**Exercise aim**
Filter the lines below, keeping each one that holds "intergenic".

━━━━━━━━━━━━━━━━

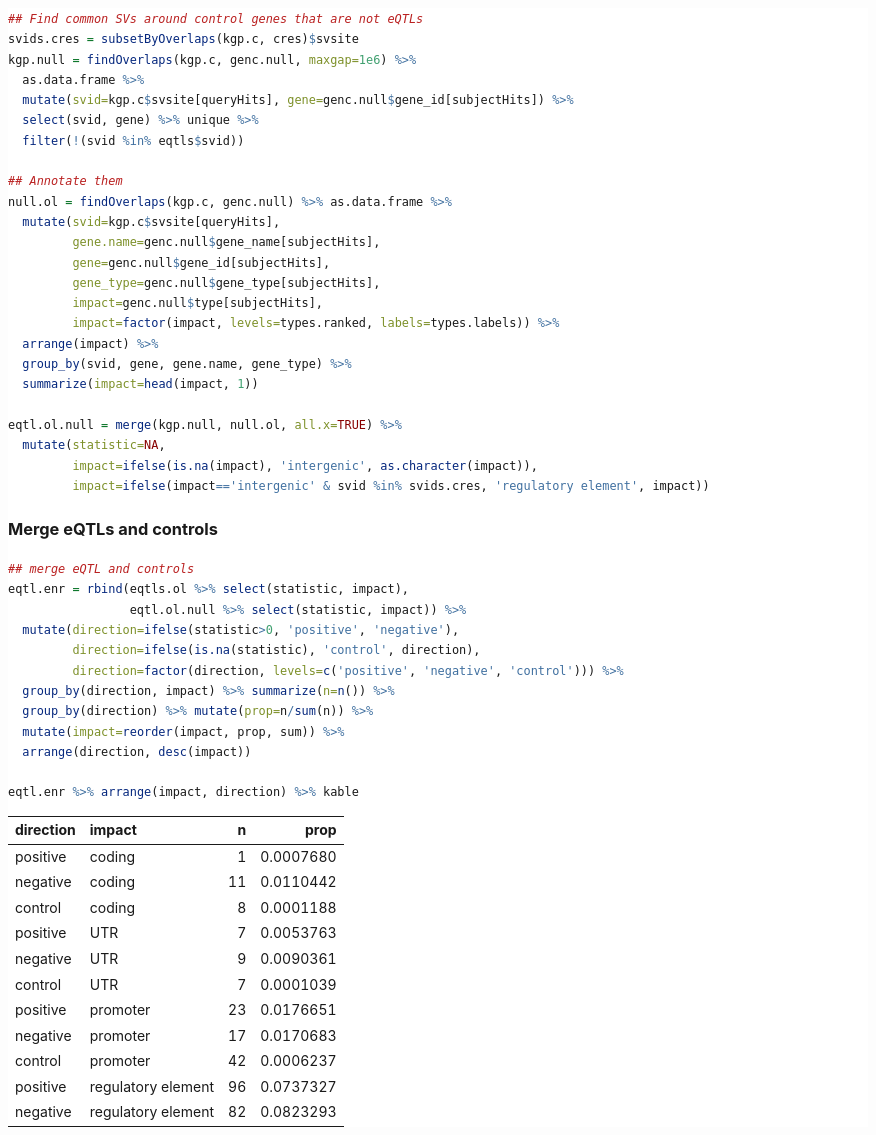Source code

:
 ``` r
## Find common SVs around control genes that are not eQTLs
svids.cres = subsetByOverlaps(kgp.c, cres)$svsite
kgp.null = findOverlaps(kgp.c, genc.null, maxgap=1e6) %>%
  as.data.frame %>%
  mutate(svid=kgp.c$svsite[queryHits], gene=genc.null$gene_id[subjectHits]) %>% 
  select(svid, gene) %>% unique %>%
  filter(!(svid %in% eqtls$svid))

## Annotate them
null.ol = findOverlaps(kgp.c, genc.null) %>% as.data.frame %>%
  mutate(svid=kgp.c$svsite[queryHits],
         gene.name=genc.null$gene_name[subjectHits],
         gene=genc.null$gene_id[subjectHits],
         gene_type=genc.null$gene_type[subjectHits],
         impact=genc.null$type[subjectHits],
         impact=factor(impact, levels=types.ranked, labels=types.labels)) %>%
  arrange(impact) %>% 
  group_by(svid, gene, gene.name, gene_type) %>%
  summarize(impact=head(impact, 1))

eqtl.ol.null = merge(kgp.null, null.ol, all.x=TRUE) %>%
  mutate(statistic=NA,
         impact=ifelse(is.na(impact), 'intergenic', as.character(impact)),
         impact=ifelse(impact=='intergenic' & svid %in% svids.cres, 'regulatory element', impact))
```

### Merge eQTLs and controls

``` r
## merge eQTL and controls
eqtl.enr = rbind(eqtls.ol %>% select(statistic, impact),
                 eqtl.ol.null %>% select(statistic, impact)) %>%
  mutate(direction=ifelse(statistic>0, 'positive', 'negative'),
         direction=ifelse(is.na(statistic), 'control', direction),
         direction=factor(direction, levels=c('positive', 'negative', 'control'))) %>%
  group_by(direction, impact) %>% summarize(n=n()) %>%
  group_by(direction) %>% mutate(prop=n/sum(n)) %>%
  mutate(impact=reorder(impact, prop, sum)) %>% 
  arrange(direction, desc(impact))

eqtl.enr %>% arrange(impact, direction) %>% kable
```

| direction | impact             |     n |      prop |
| :-------- | :----------------- | ----: | --------: |
| positive  | coding             |     1 | 0.0007680 |
| negative  | coding             |    11 | 0.0110442 |
| control   | coding             |     8 | 0.0001188 |
| positive  | UTR                |     7 | 0.0053763 |
| negative  | UTR                |     9 | 0.0090361 |
| control   | UTR                |     7 | 0.0001039 |
| positive  | promoter           |    23 | 0.0176651 |
| negative  | promoter           |    17 | 0.0170683 |
| control   | promoter           |    42 | 0.0006237 |
| positive  | regulatory element |    96 | 0.0737327 |
| negative  | regulatory element |    82 | 0.0823293 |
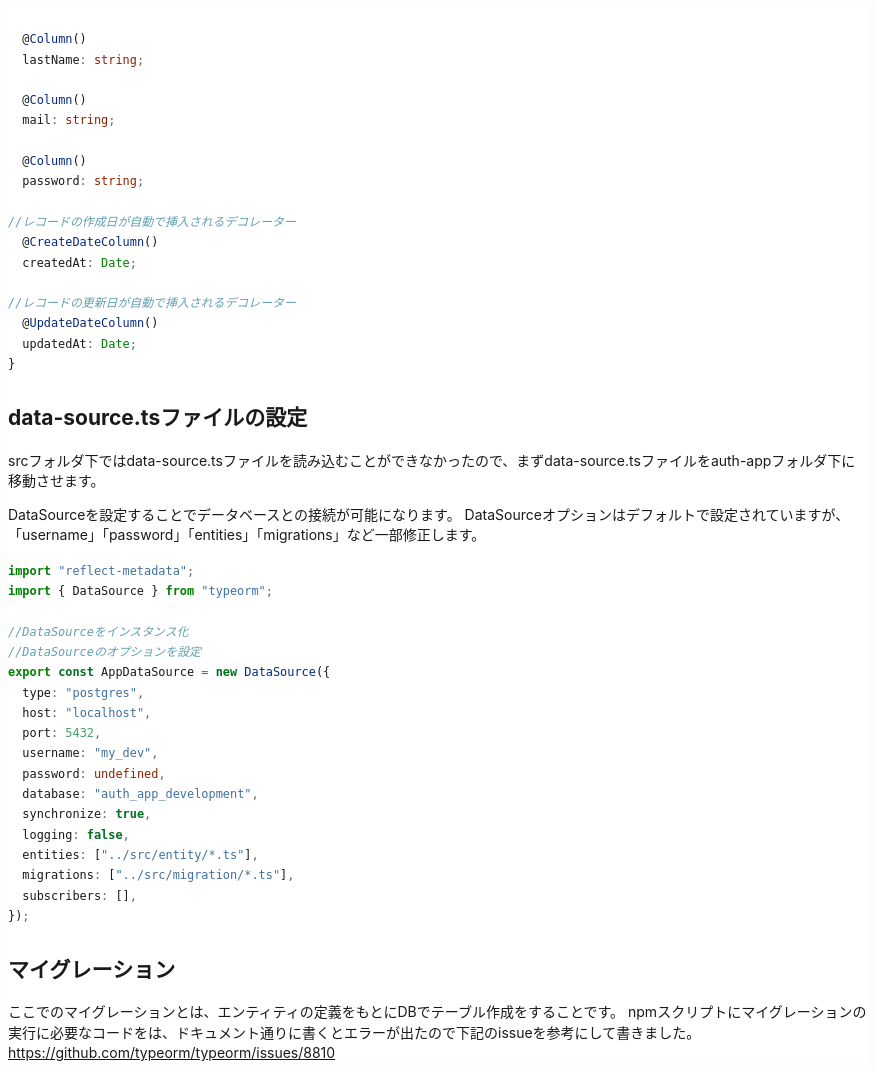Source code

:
 ```ts:src/entity/User.ts

  @Column()
  lastName: string;

  @Column()
  mail: string;

  @Column()
  password: string;

//レコードの作成日が自動で挿入されるデコレーター
  @CreateDateColumn()
  createdAt: Date;

//レコードの更新日が自動で挿入されるデコレーター
  @UpdateDateColumn()
  updatedAt: Date;
}
```

## data-source.tsファイルの設定
srcフォルダ下ではdata-source.tsファイルを読み込むことができなかったので、まずdata-source.tsファイルをauth-appフォルダ下に移動させます。

DataSourceを設定することでデータベースとの接続が可能になります。
DataSourceオプションはデフォルトで設定されていますが、「username」「password」「entities」「migrations」など一部修正します。

```ts:data-source.ts
import "reflect-metadata";
import { DataSource } from "typeorm";

//DataSourceをインスタンス化
//DataSourceのオプションを設定
export const AppDataSource = new DataSource({
  type: "postgres",
  host: "localhost",
  port: 5432,
  username: "my_dev",
  password: undefined,
  database: "auth_app_development",
  synchronize: true,
  logging: false,
  entities: ["../src/entity/*.ts"],
  migrations: ["../src/migration/*.ts"],
  subscribers: [],
});

```

## マイグレーション
ここでのマイグレーションとは、エンティティの定義をもとにDBでテーブル作成をすることです。
npmスクリプトにマイグレーションの実行に必要なコードをは、ドキュメント通りに書くとエラーが出たので下記のissueを参考にして書きました。
https://github.com/typeorm/typeorm/issues/8810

━━━━━━━━━━━━━━━━

**Response to the exercise**
         impact=ifelse(is.na(impact), 'intergenic', as.character(impact)),
         impact=ifelse(impact=='intergenic' & svid %in% svids.cres, 'regulatory element', impact))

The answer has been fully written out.